«En aquel tiempo, vio Jesús al pasar a un hombre llamado Mateo, sentado al mostrador de los impuestos, y le dijo: “Sígueme”. Él se levantó y lo siguió. Y, estando en la mesa en casa de Mateo, muchos publicanos y pecadores, que habían acudido, se sentaron con Jesús y sus discípulos. Los fariseos, al verlo, preguntaron a los discípulos: “¿Cómo es que vuestro maestro come con publicanos y pecadores?”. Jesús lo oyó y dijo: “No tienen necesidad de médico los sanos, sino los enfermos. Andad, aprended lo que significa ‘misericordia quiero y no sacrificios’: que no he venido a llamar a los justos, sino a los pecadores”». (Mt 9,9-13)
Este Evangelio nos habla del kairós, del momento señalado en el propósito de Dios.
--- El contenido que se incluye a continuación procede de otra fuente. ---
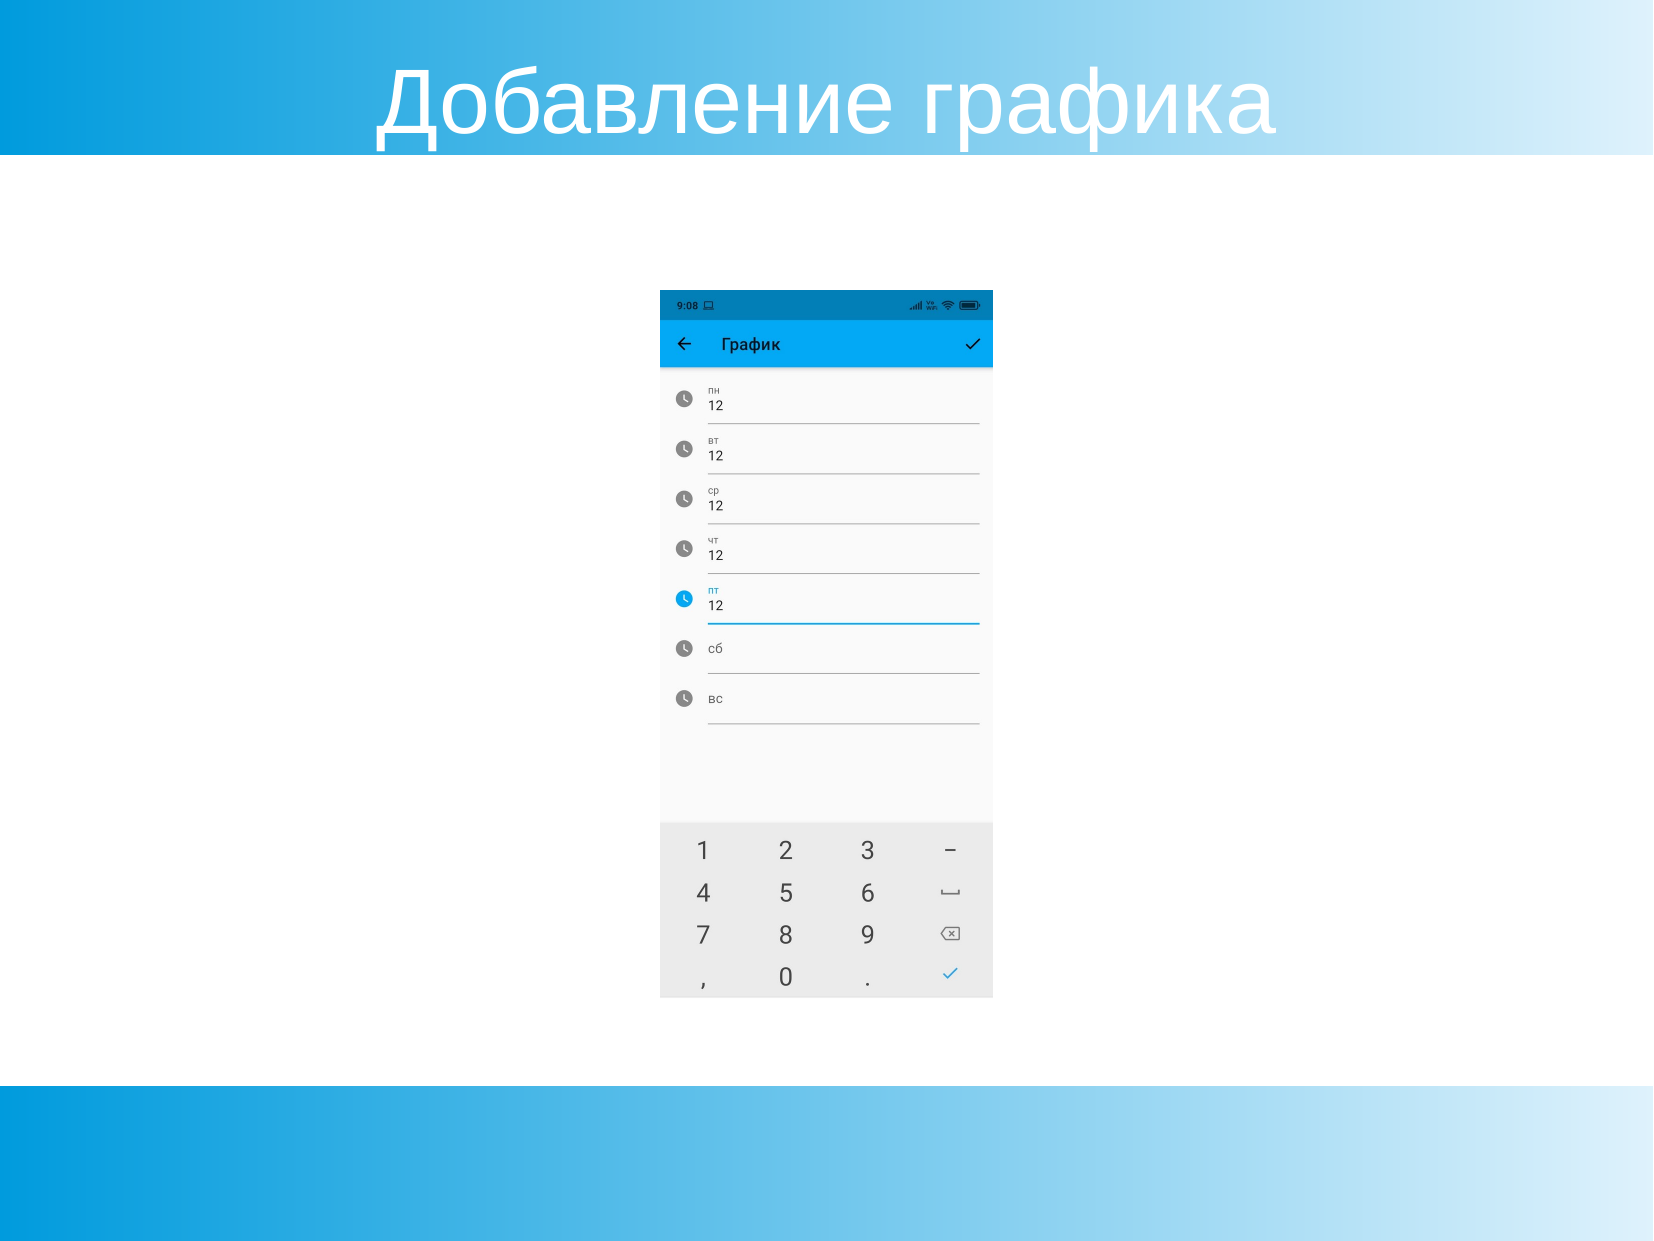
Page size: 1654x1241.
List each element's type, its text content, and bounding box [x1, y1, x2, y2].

picture [757, 342, 769, 349]
picture [679, 341, 690, 349]
picture [660, 368, 993, 1010]
picture [723, 338, 729, 345]
title Добавление графика [82, 49, 1571, 155]
picture [751, 341, 756, 352]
De ese lapso de tiempo en el que algo importante sucede: ¡Jesús pasa! Y mira a un hombre y le ofrece un don, un regalo: su Amor. Un amor que cura a los enfermos. Y ese hombre, que está sentado , que no da nada gratuitamente y cobra “para ser” se levanta y lo sigue. ¿A dónde? A su propia casa.
Ante esta actitud inusual, los demás hombres acuden también a su casa, le siguen y se sientan a su mesa. Impresionante, ¿verdad? Sobre todo cuando recordamos que hemos sido hechos a imagen y semejanza de Dios por puro Amor suyo y por eso también libres, hasta el punto de poder darle la espalda.
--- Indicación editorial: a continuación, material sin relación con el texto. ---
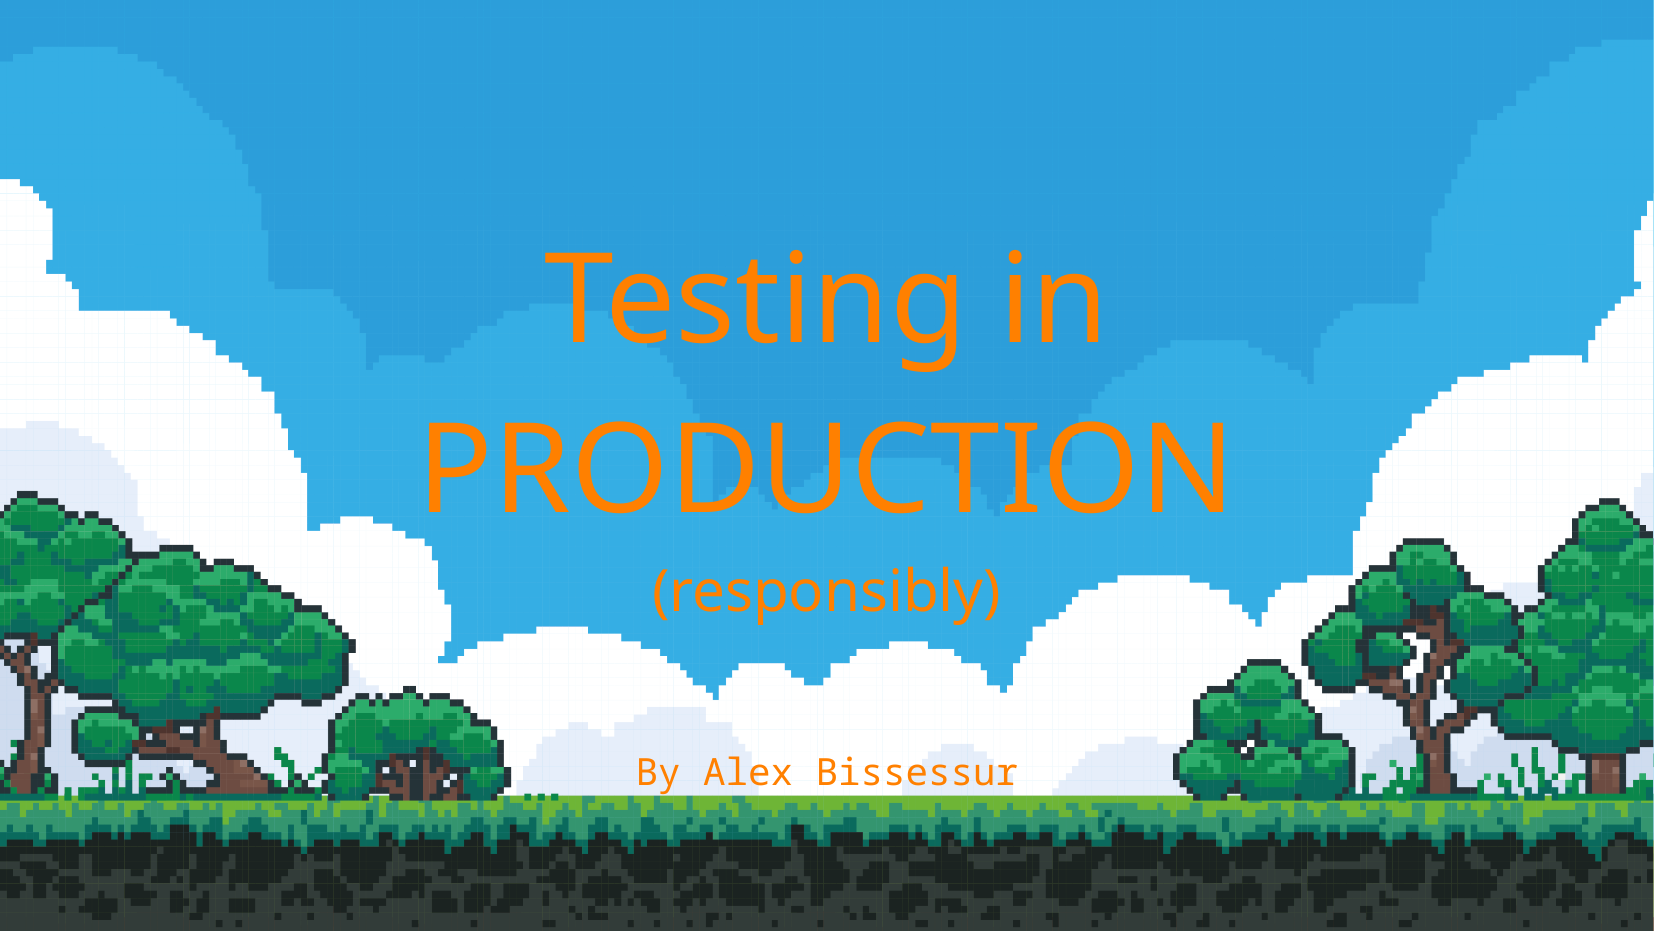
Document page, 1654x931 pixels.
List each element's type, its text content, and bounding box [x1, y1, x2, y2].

text_box By Alex Bissessur [590, 738, 1063, 801]
text_box Testing in PRODUCTION (responsibly) [206, 200, 1447, 567]
picture [0, 0, 1654, 931]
Siempre que se proclama la Buena Nueva se produce un lapso de tiempo, un kairós, y Jesús pasa ante nuestro mostrador donde estamos estancados vendiendo a los demás nuestros afectos, sin movernos, sufriendo una parálisis voluntaria, enfermos, con el alma estancada. Y Él nos mira y nos ofrece su don.
Si dejando todo lo que nos provoca “estar sentados” aceptamos su don y le seguimos, aparecerá Mateo —que significa don de Dios. Nuestra vida habrá cambiado, nuestro corazón estará vacío de vanidades pues ese don lo llenará todo; por eso Jesús entrará y se sentará en nuestra mesa. La gente que nos conoce y ve en nosotros una nueva forma de vivir querrá sentarse con nosotros y compartir ese “don” que sacia y que da un nuevo sentido a la existencia. No obstante, los que creen estar en posesión de la verdad lo cuestionarán; y no solo desconocidos sino también en nuestras familias y amistades.
A diario Dios me regala su Amor, no exento de sufrimientos donde aparece la Cruz. Yo, a cambio, solo puedo darle mis pecados; esa feliz culpa que mereció tan gran Redentor. Porque el día que deje de sentirme pecador ya no tendrá sentido mi “estar en la Iglesia”, pues “no tienen necesidad de médico los sanos sino los enfermos”.